Fiona Tiplady was a senior planning officer employed at Bradford and between February 2014 and September 2016 she and her husband had dealings with the council about a property they owned.
This began when her husband discovered evidence of a sewer running beneath the property which he believed vented dangerous gases.
The Tipladys thought Bradford’s environmental health department should intervene but it deemed there was no risk requiring the use of its powers.
In the next incident, the couple built an outbuilding for which they did not believe they needed planning permission under the general permitted development order.
Council staff were refused access to the property to take measurements, and Bradford was eventually granted a search warrant.
Lord Justice Underhill noted: “It will be apparent that neither episode had, as such, anything to do with the employment relationship between Mrs Tiplady and the council: they concerned the exercise of the council's powers as a local authority.”
Mrs Tiplady was unhappy about the council‘s actions over the two incidents and lodged a formal grievance before resigning in October.
In February 2017 she made a claim to the Employment Tribunal for unfair dismissal under section 98 of the Employment Rights Act 1996, and for ‘automatic’ unfair dismissal under its section 103A, by reason of her having made protected disclosures.
The Employment Tribunal dismissed all her claims, reasoning that most of the detriments were suffered as a householder and not as an employee.
Henderson LJ later gave permission for an appeal as he held it was arguable the tribunal had erred in law in directing itself that the detriment complained of “must be a detriment in the field of employment and does not include a detriment in the employee's private or personal capacity”.
Underhill LJ noted: “He observed that it was a question of law of some importance on which there was no direct authority.”
In Tiplady v City of Bradford Metropolitan District Council  EWCA Civ 2180 the Court of Appeal rejected Mrs Tiplady’s case at appeal. Lord Justice Underhill said: “Mrs Tiplady faces a fundamental difficulty in pursuing her appeal…none of the detriment claims was dismissed exclusively (or indeed even mainly) on the basis of the employment field point; and it would seem to follow that even if the ET's self-direction on that question was wrong it would make no difference to the outcome because the other bases on which they were dismissed are not, and cannot be, challenged.”

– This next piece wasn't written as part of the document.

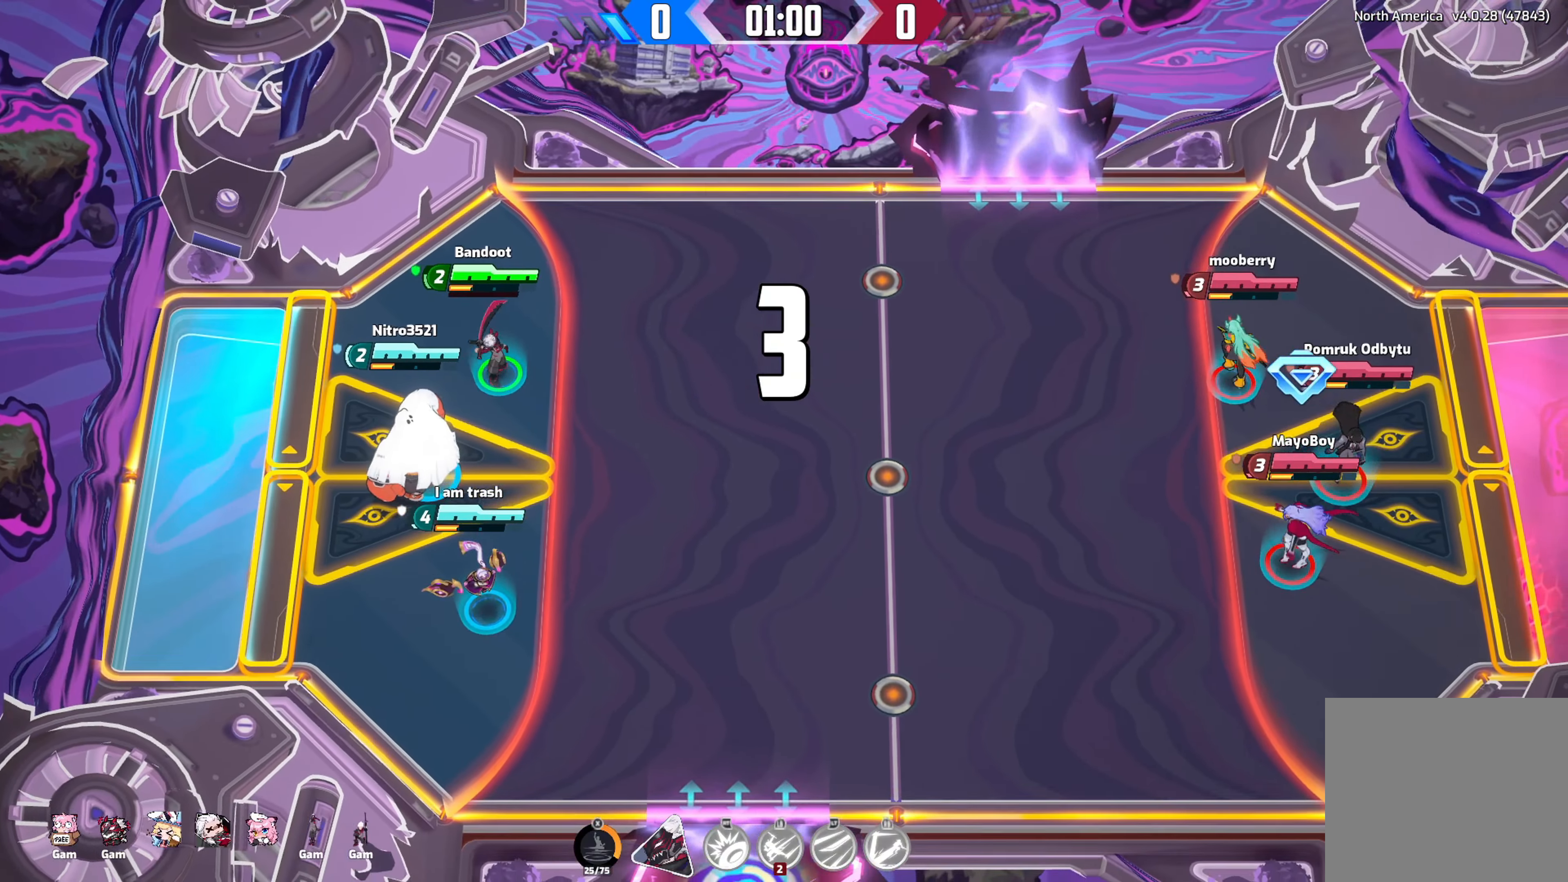
{"buttons": ["R2"], "left_stick": "up-right", "right_stick": "center", "events": [[50, "Y", "up"], [367, "R2", "down"]]}
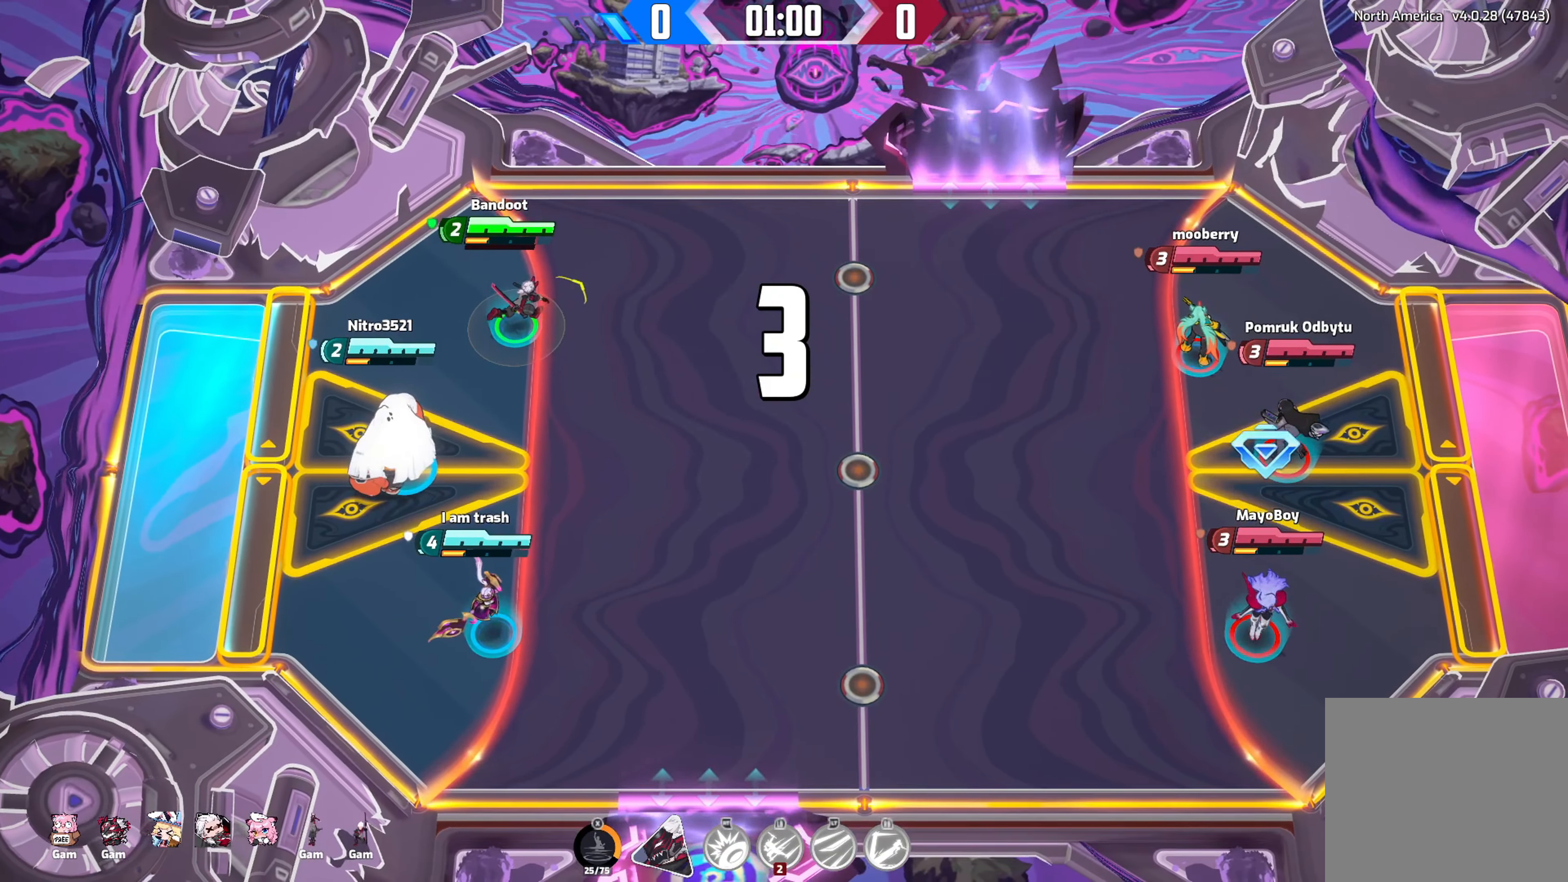
{"buttons": [], "left_stick": "right", "right_stick": "center", "events": [[33, "R2", "up"], [33, "left_stick", "right"], [317, "left_stick", "up-right"], [500, "left_stick", "right"]]}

Despite Henderson LJ’s observation, the judge said: “The ET's conclusions that Mrs Tiplady had not suffered the detriments alleged, or, if she had, that they were not on the ground of a protected disclosure, are entirely self-contained, and I can see no basis on which they could be affected by the view taken by it on the employment field point.”
He added: “I am sure that the alleged self-misdirection by the ET as regards the employment field point cannot affect its decision as regards the detriments claim or, therefore, the result of the appeal. Since that is the only point on which Mrs Tiplady has permission the appeal must be dismissed.”